GOP senators have decried the bill as unnecessarily expensive — legislative analysis shows it will ultimately cost at least $11 million annually — and complained it could force home health-care workers to pay union dues.
“This truly is the ugly underbelly of politics,” said Sen. Doug Ericksen, R-Ferndale, Saturday during the floor debate.
Sen. Annette Cleveland, D-Vancouver, called the criticism and previous remarks by Republicans about labor a “disrespectful and unfair attacks on unions.”
Cleveland called the proposal’s cost necessary and defended unions by recounting how her father lost his job when she was young, causing the family to struggle.
“The turning point didn’t come until the day my dad secured a full-time union job,” said Cleveland, the bill’s sponsor.
Disclosure vs. privacy
Lawmakers also passed Senate Bill 6079, legislation that weakens Washington’s Public Disclosure Act by exempting public employee dates of birth. That bill passed 25-22.
Senate Democratic Leader Sharon Nelson of Maury Island has said lawmakers are concerned about state employees’ personal information being requested by people harassing them or being posted on the web.

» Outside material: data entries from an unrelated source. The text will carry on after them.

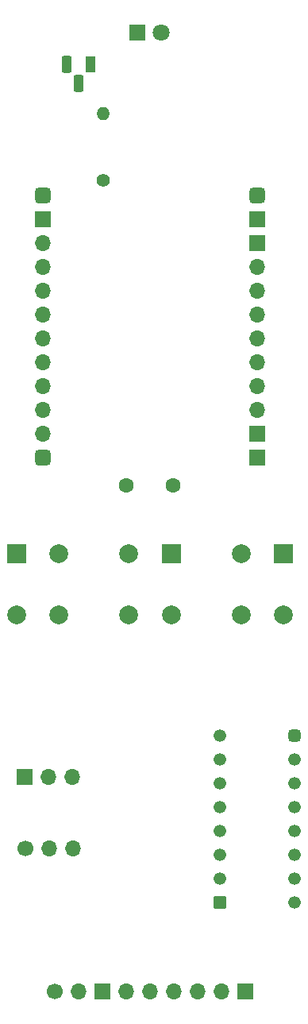
<source format=gbr>
%TF.GenerationSoftware,KiCad,Pcbnew,7.0.6-0*%
%TF.CreationDate,2024-06-02T11:06:43-07:00*%
%TF.ProjectId,s3,73332e6b-6963-4616-945f-706362585858,rev?*%
%TF.SameCoordinates,Original*%
%TF.FileFunction,Soldermask,Top*%
%TF.FilePolarity,Negative*%
%FSLAX46Y46*%
G04 Gerber Fmt 4.6, Leading zero omitted, Abs format (unit mm)*
G04 Created by KiCad (PCBNEW 7.0.6-0) date 2024-06-02 11:06:43*
%MOMM*%
%LPD*%
G01*
G04 APERTURE LIST*
G04 Aperture macros list*
%AMRoundRect*
0 Rectangle with rounded corners*
0 $1 Rounding radius*
0 $2 $3 $4 $5 $6 $7 $8 $9 X,Y pos of 4 corners*
0 Add a 4 corners polygon primitive as box body*
4,1,4,$2,$3,$4,$5,$6,$7,$8,$9,$2,$3,0*
0 Add four circle primitives for the rounded corners*
1,1,$1+$1,$2,$3*
1,1,$1+$1,$4,$5*
1,1,$1+$1,$6,$7*
1,1,$1+$1,$8,$9*
0 Add four rect primitives between the rounded corners*
20,1,$1+$1,$2,$3,$4,$5,0*
20,1,$1+$1,$4,$5,$6,$7,0*
20,1,$1+$1,$6,$7,$8,$9,0*
20,1,$1+$1,$8,$9,$2,$3,0*%
G04 Aperture macros list end*
%ADD10O,1.400000X1.400000*%
%ADD11C,1.400000*%
%ADD12C,1.700000*%
%ADD13O,1.700000X1.700000*%
%ADD14R,1.700000X1.700000*%
%ADD15C,2.000000*%
%ADD16R,2.000000X2.000000*%
%ADD17R,1.100000X1.800000*%
%ADD18RoundRect,0.275000X0.275000X0.625000X-0.275000X0.625000X-0.275000X-0.625000X0.275000X-0.625000X0*%
%ADD19RoundRect,0.384500X-0.282500X-0.282500X0.282500X-0.282500X0.282500X0.282500X-0.282500X0.282500X0*%
%ADD20C,1.334000*%
%ADD21RoundRect,0.102000X-0.565000X-0.565000X0.565000X-0.565000X0.565000X0.565000X-0.565000X0.565000X0*%
%ADD22C,1.600000*%
%ADD23R,1.800000X1.800000*%
%ADD24C,1.800000*%
%ADD25RoundRect,0.425000X-0.425000X-0.425000X0.425000X-0.425000X0.425000X0.425000X-0.425000X0.425000X0*%
G04 APERTURE END LIST*
D10*
%TO.C,470ohm*%
X205232000Y-56896000D03*
D11*
X205232000Y-64008000D03*
%TD*%
D12*
%TO.C,INMP441 2*%
X196917000Y-135225000D03*
D13*
X199457000Y-135225000D03*
X201997000Y-135225000D03*
%TD*%
D14*
%TO.C,ANO Rotary*%
X205105000Y-150495000D03*
X220345000Y-150495000D03*
D12*
X200025000Y-150495000D03*
D13*
X202565000Y-150495000D03*
X207645000Y-150495000D03*
X210185000Y-150495000D03*
X212725000Y-150495000D03*
X215265000Y-150495000D03*
X217805000Y-150495000D03*
%TD*%
D15*
%TO.C,SW6*%
X195986020Y-110335004D03*
D16*
X195986020Y-103835004D03*
D15*
X200486020Y-110335004D03*
X200486020Y-103835004D03*
%TD*%
D17*
%TO.C,NPN*%
X203835000Y-51670000D03*
D18*
X202565000Y-53740000D03*
X201295000Y-51670000D03*
%TD*%
D19*
%TO.C,PCF8574N*%
X225585000Y-123190000D03*
D20*
X217645000Y-123190000D03*
X217645000Y-125730000D03*
X217645000Y-128270000D03*
D21*
X217645000Y-140970000D03*
D20*
X225585000Y-130810000D03*
X217645000Y-130810000D03*
X217645000Y-133350000D03*
X217645000Y-135890000D03*
X217645000Y-138430000D03*
X225585000Y-140970000D03*
X225585000Y-138430000D03*
X225585000Y-135890000D03*
X225585000Y-133350000D03*
X225585000Y-128270000D03*
X225585000Y-125730000D03*
%TD*%
D15*
%TO.C,SW8*%
X219954436Y-110336007D03*
X219954436Y-103836007D03*
X224454436Y-110336007D03*
D16*
X224454436Y-103836007D03*
%TD*%
D22*
%TO.C,Cap*%
X207645000Y-96520000D03*
X212645000Y-96520000D03*
%TD*%
D23*
%TO.C,5MM IR*%
X208843066Y-48260000D03*
D24*
X211383066Y-48260000D03*
%TD*%
D15*
%TO.C,SW7*%
X207954436Y-110335525D03*
X207954436Y-103835525D03*
X212454436Y-110335525D03*
D16*
X212454436Y-103835525D03*
%TD*%
D13*
%TO.C,TDisplayS3*%
X198765756Y-70736891D03*
X198765756Y-73276891D03*
X198765756Y-75816891D03*
D25*
X198765756Y-65656891D03*
D13*
X198765756Y-78356891D03*
X198765756Y-80896891D03*
X198765756Y-83436891D03*
X198765756Y-85976891D03*
X198765756Y-88516891D03*
X198765756Y-91056891D03*
D25*
X198765756Y-93596891D03*
D14*
X198765756Y-68196891D03*
%TD*%
D25*
%TO.C,REF\u002A\u002A*%
X221625756Y-65657409D03*
D14*
X221625756Y-68197409D03*
X221625756Y-70737409D03*
D13*
X221625756Y-73277409D03*
X221625756Y-75817409D03*
X221625756Y-78357409D03*
X221625756Y-80897409D03*
X221625756Y-83437409D03*
X221625756Y-85977409D03*
X221625756Y-88517409D03*
D14*
X221625756Y-91057409D03*
X221625756Y-93597409D03*
%TD*%
%TO.C,INMP441*%
X196850000Y-127635000D03*
D13*
X199390000Y-127635000D03*
X201930000Y-127635000D03*
%TD*%
M02*

</source>
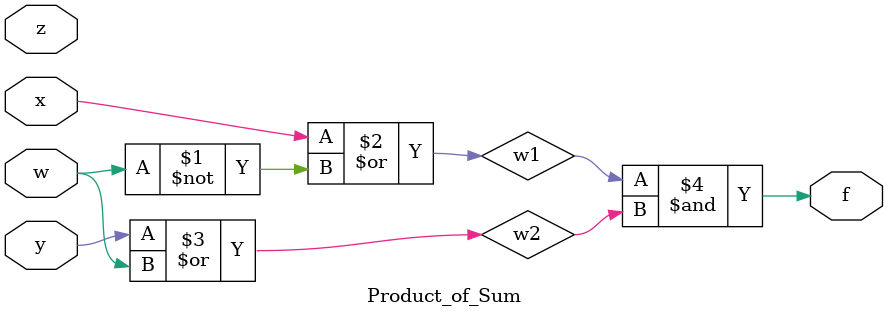
<source format=v>
module Product_of_Sum(
    input x,
    input y,
    input z,
    input w,
    output f
    );
	 wire w1 = x|(~w);
	 wire w2 = y|w;
	 assign f = w1&w2;
endmodule

</source>
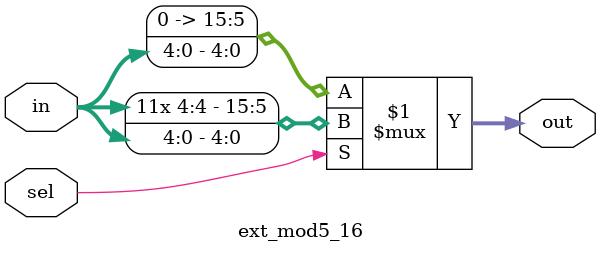
<source format=v>
module ext_mod5_16(out, sel, in);
    input [4:0] in;
    input sel;
    output [15:0] out;
    
    assign out = sel ? {{11{in[4]}}, {in}} : {{11{1'b0}}, {in}};

endmodule 

</source>
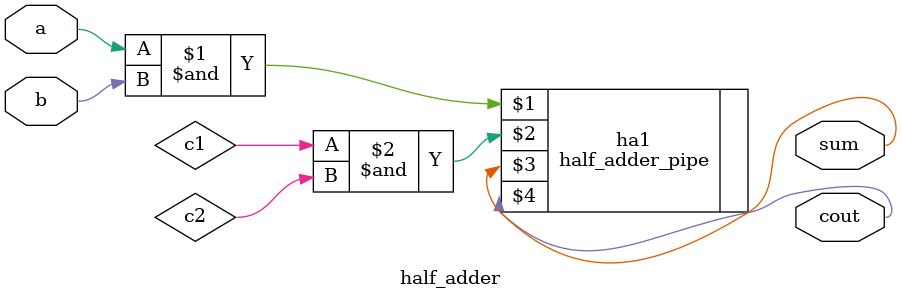
<source format=v>
module half_adder( 
input a, b,
output cout, sum ); 
wire c1,c2;
half_adder_pipe
#(.WIDTH(1))
ha1 ((a&b),(c1&c2),sum,cout);
endmodule

</source>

She also acknowledged unions have pushed for the bill.
But Rowland Thompson of Allied Daily Newspapers has said that birth dates are still public in the state’s voter files, meaning people wishing to use that data for nefarious purposes can still get it.
Meanwhile, the bill makes it harder to track and hold accountable state employees who have broken the law or acted improperly, Thompson said in a previous legislative hearing.
Both proposals now go to the state House for consideration.